Exercise instructions ▸ Below are some records. Write out exactly their lines from the one with "focal_35mm: 201" through the one with "exposure_s: 1/500", and leave the pictures behind.

Start of Block

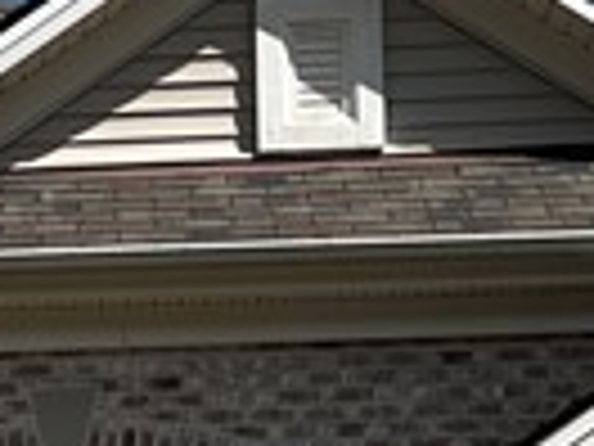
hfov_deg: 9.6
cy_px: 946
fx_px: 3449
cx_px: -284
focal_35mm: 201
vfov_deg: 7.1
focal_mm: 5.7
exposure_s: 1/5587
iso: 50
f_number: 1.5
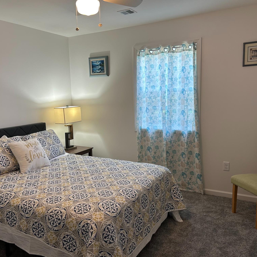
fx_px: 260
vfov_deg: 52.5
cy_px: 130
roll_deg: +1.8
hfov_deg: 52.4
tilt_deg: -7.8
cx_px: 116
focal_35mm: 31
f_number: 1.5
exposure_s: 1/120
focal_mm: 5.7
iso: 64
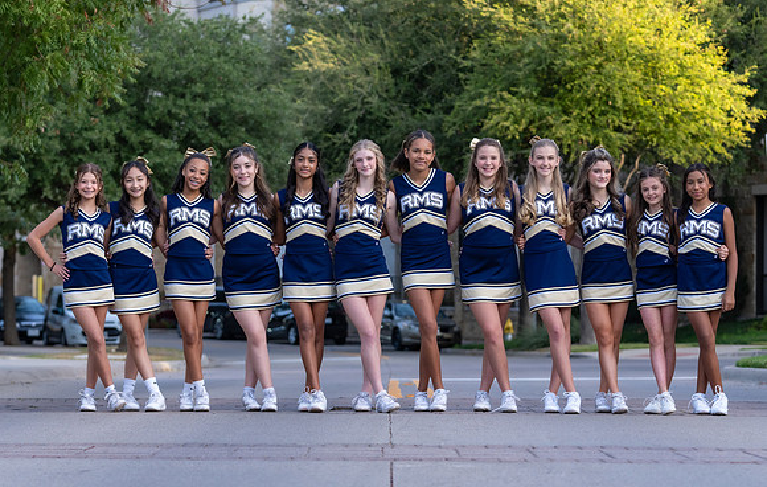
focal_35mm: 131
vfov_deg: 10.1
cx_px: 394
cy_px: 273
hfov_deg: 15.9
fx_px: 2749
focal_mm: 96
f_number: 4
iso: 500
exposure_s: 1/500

End of Block
Start of Block

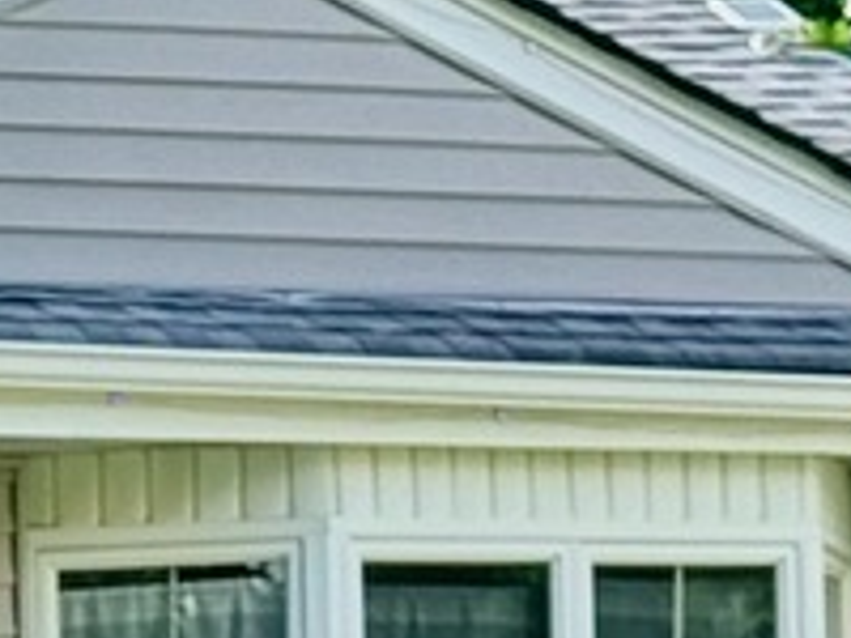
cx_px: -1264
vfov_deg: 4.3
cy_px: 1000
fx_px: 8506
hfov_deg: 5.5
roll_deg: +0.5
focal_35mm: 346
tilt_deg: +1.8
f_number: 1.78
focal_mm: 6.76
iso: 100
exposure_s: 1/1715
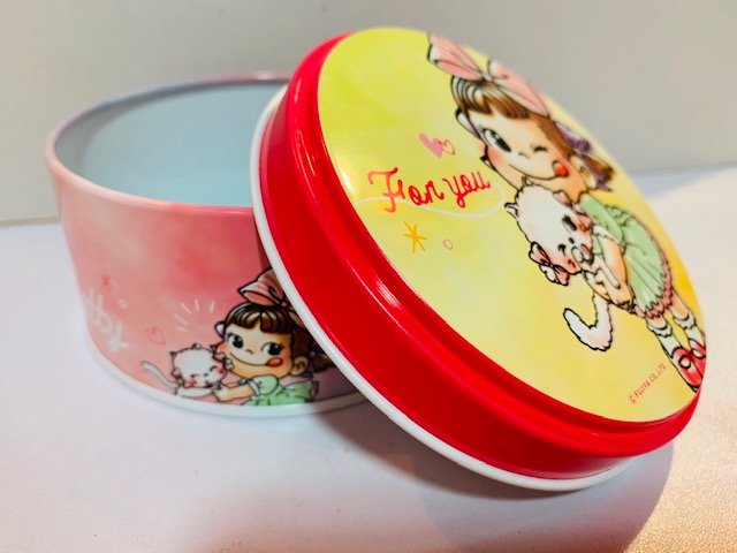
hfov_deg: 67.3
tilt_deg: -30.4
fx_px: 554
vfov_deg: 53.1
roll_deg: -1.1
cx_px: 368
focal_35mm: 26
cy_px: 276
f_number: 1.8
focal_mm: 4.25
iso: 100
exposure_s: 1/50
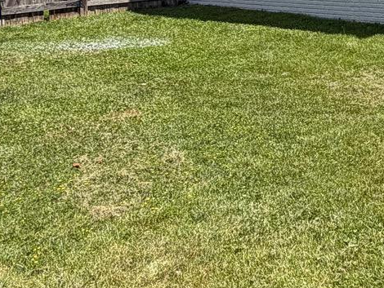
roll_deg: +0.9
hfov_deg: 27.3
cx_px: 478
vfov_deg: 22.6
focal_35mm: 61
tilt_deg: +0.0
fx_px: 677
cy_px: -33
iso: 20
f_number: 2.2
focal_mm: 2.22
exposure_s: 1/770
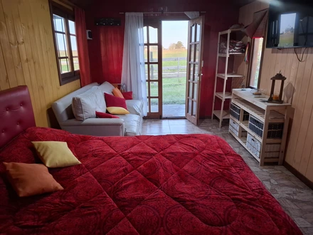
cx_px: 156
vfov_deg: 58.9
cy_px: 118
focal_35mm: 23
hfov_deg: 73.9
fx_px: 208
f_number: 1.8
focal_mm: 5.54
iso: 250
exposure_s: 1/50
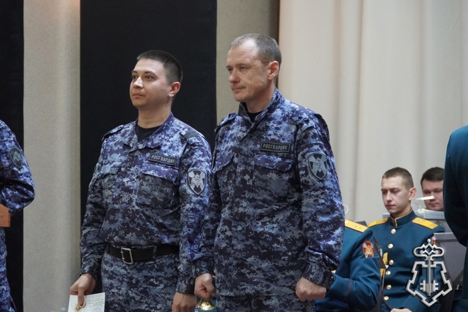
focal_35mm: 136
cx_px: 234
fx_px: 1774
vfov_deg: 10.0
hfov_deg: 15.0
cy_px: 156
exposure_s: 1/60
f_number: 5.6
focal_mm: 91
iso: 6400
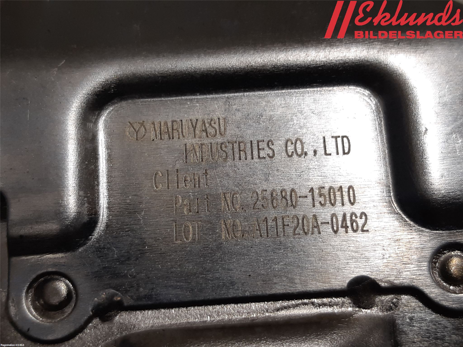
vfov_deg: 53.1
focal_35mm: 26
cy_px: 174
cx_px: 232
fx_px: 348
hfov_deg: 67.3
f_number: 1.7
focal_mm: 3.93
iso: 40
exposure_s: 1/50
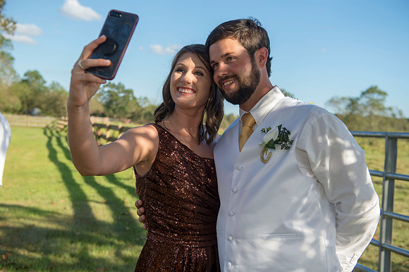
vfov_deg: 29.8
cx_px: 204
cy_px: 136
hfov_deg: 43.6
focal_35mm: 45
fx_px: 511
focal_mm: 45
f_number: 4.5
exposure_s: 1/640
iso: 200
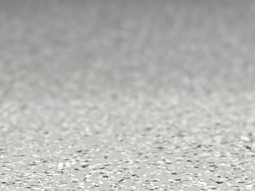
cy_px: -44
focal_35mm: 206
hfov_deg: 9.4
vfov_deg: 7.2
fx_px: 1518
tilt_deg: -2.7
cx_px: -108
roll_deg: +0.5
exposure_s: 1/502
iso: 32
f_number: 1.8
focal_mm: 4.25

End of Block

Answer box ▸
focal_35mm: 201
vfov_deg: 7.1
focal_mm: 5.7
exposure_s: 1/5587
iso: 50
f_number: 1.5
fx_px: 260
vfov_deg: 52.5
cy_px: 130
roll_deg: +1.8
hfov_deg: 52.4
tilt_deg: -7.8
cx_px: 116
focal_35mm: 31
f_number: 1.5
exposure_s: 1/120
focal_mm: 5.7
iso: 64
focal_35mm: 131
vfov_deg: 10.1
cx_px: 394
cy_px: 273
hfov_deg: 15.9
fx_px: 2749
focal_mm: 96
f_number: 4
iso: 500
exposure_s: 1/500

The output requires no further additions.